On Grand Bahama Island, Villas of Distinction (villasofdistinction.com) offers $4000-per-night, five-bedroom properties that include such features as an in-house masseur, an infinity pool, Jet Skis, and access to a private 18-hole golf course. Even more typical mom-and-pop outfits are now stepping up the personal service, offering airport pickups and leaving welcome baskets along with the key.

House-Swapping

Founded by idealists committed to international dialogue, the world’s two premiere house-exchange networks, HomeLink (homelink.com) and Intervac (intervac.ca) have 25,000 members between them in 60 countries worldwide. With a home exchange, homeowners agree to trade living quarters with a like-minded person or family in a desired locale for a specific period of time. Once the would-be vacationers make contact through the network’s listings, they are basically on their own to work out the details.

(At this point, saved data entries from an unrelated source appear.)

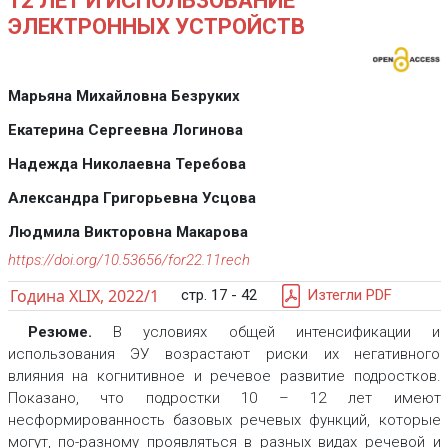
12 ЛЕТ И ИСПОЛЬЗОВАНИЕ
ЭЛЕКТРОННЫХ УСТРОЙСТВ
Марьяна Михайловна Безруких
Екатерина Сергеевна Логинова
Надежда Николаевна Теребова
Александра Григорьевна Усцова
Людмила Викторовна Макарова
https://doi.org/10.53656/for22.11rech
Година XLIX, 2022/1
стр. 17 - 42
Изтегли PDF
Резюме.
В условиях общей интенсификации и
использования ЭУ возрастают риски их негативного
влияния на когнитивное и речевое развитие подростков.
Показано, что подростки 10 – 12 лет имеют
несформированность базовых речевых функций, которые
могут, по-разному проявляться в разных видах речевой и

While this obviously requires a leap of faith, those who run vacation exchange services say that complaints are rare and that most clients are so satisfied with the experience they become serial swappers. Both HomeLink and Intervac charge members an annual fee ($70) for access to their databases.

Dos & don’ts

  • Use a reputable, legally constituted online agency that features listings of private homes for rent by their owners. The best agencies have problem hotlines and investigators to keep everyone happy.
  • Demand ironclad assurances that the person you are renting from has title to the property in question. Research them yourself online to make sure they’re legit (scammers tend to repeat successful scams). Remember that listing agents have never visited these homes either — check the fine print to see who’s liable for what if something goes wrong.
  • When in touch with your prospective leaser, ask for more interior and exterior photos to make sure the ones posted aren’t unduly flattering. Get a good idea of the amenities offered. Use Google Earth to make sure there isn’t a highway behind the house.
  • Establish a relationship with the party you’re renting from — it’ll pay off, especially if you’re in it for the long haul (you may be putting down a deposit months before you pick up a key). Make sure you understand paperwork and proper procedure, especially when leasing internationally.
  • Only use a cancelable, refundable credit card to put down deposits or full amounts ahead of time. Never ever agree to make any other form of payment: you’re either dealing with a con artist, or someone whose rental property will be as amateurish as they are.

This article was accurate when it was published. Please confirm rates and details directly with the companies in question.